Copy each line below that includes "Improvements".
= = =
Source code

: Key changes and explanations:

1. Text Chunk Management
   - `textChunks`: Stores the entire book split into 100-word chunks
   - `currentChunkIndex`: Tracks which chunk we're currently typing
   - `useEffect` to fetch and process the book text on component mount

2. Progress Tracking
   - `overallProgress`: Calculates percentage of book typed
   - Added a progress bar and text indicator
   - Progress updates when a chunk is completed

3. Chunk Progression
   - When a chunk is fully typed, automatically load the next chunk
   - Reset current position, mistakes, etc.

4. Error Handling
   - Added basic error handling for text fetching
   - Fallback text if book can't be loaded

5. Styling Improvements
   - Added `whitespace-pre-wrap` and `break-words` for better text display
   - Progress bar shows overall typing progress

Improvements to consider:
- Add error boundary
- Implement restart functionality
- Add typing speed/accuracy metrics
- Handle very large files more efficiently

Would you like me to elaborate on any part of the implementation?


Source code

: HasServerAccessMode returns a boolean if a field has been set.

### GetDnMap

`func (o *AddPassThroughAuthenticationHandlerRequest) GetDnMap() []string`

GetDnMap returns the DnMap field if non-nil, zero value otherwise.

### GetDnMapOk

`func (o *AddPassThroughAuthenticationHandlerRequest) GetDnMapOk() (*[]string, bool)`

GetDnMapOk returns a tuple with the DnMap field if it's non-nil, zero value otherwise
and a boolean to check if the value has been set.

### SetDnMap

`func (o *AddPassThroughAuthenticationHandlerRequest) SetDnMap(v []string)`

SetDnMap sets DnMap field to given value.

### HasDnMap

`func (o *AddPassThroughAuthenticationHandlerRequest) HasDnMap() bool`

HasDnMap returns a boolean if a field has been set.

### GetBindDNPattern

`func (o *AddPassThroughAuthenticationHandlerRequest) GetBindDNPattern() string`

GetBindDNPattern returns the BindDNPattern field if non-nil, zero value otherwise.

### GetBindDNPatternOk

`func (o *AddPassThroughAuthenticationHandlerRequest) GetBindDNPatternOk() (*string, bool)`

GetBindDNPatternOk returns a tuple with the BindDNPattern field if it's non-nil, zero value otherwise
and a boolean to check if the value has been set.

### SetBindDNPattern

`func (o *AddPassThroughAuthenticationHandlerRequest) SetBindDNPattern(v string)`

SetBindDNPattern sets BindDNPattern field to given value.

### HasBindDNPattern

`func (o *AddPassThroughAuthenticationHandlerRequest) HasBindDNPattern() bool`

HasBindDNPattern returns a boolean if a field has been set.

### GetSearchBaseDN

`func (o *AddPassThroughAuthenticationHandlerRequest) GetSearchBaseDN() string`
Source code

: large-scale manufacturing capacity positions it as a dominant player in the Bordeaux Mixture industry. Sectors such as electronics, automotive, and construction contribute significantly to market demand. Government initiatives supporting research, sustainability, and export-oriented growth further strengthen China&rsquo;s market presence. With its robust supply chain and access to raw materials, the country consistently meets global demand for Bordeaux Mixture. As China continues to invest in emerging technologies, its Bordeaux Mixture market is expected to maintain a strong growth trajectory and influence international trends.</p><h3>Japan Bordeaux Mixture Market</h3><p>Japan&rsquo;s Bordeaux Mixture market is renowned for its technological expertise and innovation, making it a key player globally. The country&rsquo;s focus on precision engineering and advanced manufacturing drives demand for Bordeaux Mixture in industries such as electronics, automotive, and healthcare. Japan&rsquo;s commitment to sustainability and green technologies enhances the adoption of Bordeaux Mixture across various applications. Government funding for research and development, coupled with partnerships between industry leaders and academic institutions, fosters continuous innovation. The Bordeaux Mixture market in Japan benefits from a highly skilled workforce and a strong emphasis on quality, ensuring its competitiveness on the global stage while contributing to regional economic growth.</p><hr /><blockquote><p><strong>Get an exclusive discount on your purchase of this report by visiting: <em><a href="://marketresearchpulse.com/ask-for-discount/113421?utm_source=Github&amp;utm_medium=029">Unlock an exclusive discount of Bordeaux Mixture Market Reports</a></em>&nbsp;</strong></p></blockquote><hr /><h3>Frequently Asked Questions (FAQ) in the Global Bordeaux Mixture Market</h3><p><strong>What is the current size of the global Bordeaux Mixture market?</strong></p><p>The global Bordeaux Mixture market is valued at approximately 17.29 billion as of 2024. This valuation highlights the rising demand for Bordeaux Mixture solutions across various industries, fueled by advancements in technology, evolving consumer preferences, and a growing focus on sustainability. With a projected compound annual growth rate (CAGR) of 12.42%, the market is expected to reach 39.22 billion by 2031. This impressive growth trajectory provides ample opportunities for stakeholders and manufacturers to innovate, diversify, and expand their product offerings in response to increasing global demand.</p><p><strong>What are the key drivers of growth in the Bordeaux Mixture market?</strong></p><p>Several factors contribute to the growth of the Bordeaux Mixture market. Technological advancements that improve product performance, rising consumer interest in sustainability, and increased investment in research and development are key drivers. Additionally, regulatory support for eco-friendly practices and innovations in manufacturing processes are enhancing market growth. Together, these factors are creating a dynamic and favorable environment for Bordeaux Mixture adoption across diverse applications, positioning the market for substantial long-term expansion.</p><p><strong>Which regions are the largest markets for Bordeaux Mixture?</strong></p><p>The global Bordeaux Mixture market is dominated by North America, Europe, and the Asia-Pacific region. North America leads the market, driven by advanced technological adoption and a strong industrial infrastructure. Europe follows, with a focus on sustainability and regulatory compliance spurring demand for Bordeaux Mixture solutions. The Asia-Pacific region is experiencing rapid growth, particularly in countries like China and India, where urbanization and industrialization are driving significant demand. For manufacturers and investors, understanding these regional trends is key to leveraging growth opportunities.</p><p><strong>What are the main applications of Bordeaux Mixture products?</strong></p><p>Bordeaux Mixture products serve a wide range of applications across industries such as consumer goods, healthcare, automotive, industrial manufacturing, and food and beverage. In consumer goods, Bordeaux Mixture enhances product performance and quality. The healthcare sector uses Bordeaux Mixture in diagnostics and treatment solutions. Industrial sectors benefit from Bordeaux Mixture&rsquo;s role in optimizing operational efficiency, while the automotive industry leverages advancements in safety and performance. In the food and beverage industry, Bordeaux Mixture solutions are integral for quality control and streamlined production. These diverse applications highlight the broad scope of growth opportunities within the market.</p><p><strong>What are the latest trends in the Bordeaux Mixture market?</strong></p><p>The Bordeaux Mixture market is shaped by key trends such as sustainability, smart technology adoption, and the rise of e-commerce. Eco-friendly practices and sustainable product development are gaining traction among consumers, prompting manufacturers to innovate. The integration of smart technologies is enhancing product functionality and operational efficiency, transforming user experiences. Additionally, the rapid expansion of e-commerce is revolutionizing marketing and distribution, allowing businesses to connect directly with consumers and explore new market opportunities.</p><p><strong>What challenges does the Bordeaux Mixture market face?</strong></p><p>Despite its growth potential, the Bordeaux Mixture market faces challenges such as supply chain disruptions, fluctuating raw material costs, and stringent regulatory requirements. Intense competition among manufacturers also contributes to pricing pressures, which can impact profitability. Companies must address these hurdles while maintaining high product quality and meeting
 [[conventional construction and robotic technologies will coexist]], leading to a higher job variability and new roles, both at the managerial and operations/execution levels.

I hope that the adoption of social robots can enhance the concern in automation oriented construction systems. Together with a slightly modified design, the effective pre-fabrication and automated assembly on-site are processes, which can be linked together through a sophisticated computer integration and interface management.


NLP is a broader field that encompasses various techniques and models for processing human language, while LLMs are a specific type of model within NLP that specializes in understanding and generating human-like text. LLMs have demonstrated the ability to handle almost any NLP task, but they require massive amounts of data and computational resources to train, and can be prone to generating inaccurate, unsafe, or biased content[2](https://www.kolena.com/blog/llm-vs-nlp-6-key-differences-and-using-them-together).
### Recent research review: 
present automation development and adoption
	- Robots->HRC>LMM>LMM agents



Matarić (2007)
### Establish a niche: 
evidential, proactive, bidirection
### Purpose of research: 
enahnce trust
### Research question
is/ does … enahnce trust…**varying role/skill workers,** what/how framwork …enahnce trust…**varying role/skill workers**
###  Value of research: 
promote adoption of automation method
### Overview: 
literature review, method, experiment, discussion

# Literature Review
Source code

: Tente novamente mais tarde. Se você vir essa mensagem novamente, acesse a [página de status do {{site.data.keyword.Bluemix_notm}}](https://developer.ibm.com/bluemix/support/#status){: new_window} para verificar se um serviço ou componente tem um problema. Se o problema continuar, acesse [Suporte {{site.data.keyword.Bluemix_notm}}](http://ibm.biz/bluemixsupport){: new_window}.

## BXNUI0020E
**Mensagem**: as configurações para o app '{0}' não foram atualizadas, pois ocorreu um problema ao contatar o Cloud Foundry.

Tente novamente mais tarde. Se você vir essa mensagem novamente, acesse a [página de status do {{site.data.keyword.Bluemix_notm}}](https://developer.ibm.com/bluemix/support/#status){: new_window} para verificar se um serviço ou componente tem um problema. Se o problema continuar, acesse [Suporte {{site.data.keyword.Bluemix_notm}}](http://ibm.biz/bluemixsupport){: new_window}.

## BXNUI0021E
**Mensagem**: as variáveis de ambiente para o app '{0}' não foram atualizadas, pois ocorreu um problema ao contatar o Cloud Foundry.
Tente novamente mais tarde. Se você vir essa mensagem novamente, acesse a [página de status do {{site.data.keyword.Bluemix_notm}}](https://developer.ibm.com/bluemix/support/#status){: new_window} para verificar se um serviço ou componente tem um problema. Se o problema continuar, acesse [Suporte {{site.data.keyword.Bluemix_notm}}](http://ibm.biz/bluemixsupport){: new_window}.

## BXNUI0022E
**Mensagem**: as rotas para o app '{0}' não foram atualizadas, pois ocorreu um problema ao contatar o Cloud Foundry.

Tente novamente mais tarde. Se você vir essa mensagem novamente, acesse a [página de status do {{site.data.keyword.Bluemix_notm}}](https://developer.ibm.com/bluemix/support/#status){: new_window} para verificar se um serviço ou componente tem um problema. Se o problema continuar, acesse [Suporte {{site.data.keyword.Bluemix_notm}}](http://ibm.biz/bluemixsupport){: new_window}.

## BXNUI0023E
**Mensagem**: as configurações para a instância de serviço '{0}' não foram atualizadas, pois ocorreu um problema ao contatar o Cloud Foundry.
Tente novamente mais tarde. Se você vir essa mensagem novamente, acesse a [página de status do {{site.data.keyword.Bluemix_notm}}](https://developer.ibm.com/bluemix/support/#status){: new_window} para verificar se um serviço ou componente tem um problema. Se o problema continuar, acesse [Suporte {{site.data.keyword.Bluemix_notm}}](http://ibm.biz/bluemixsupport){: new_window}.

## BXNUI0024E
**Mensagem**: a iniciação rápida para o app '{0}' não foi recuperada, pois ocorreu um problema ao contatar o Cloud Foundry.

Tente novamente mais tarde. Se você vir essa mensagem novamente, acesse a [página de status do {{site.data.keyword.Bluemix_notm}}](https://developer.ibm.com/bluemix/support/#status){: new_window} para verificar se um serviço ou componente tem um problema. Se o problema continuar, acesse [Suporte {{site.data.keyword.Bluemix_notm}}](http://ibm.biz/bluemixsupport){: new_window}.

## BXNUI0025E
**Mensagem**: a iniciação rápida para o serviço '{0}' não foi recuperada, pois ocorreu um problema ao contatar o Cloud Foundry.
= = =
TASK ANSWER:
5. Styling Improvements
Improvements to consider:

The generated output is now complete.